=== DATA ===

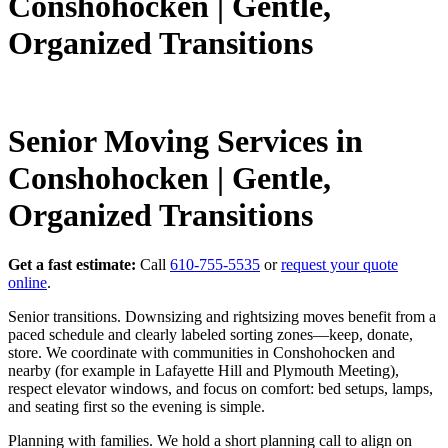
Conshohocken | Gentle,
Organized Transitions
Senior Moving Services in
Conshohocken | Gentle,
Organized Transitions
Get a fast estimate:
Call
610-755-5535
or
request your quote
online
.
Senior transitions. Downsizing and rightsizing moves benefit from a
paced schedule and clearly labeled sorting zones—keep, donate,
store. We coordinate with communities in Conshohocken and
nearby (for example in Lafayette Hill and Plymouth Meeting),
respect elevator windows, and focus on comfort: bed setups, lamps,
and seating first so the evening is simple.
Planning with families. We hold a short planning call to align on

===

• [TASK PROMPT] Without the pictures, restate each entry exactly.

• [RESPONSE TO THE TASK]
Conshohocken | Gentle,
Organized Transitions
Senior Moving Services in
Conshohocken | Gentle,
Organized Transitions
Get a fast estimate:
Call
610-755-5535
or
request your quote
online
.
Senior transitions. Downsizing and rightsizing moves benefit from a
paced schedule and clearly labeled sorting zones—keep, donate,
store. We coordinate with communities in Conshohocken and
nearby (for example in Lafayette Hill and Plymouth Meeting),
respect elevator windows, and focus on comfort: bed setups, lamps,
and seating first so the evening is simple.
Planning with families. We hold a short planning call to align on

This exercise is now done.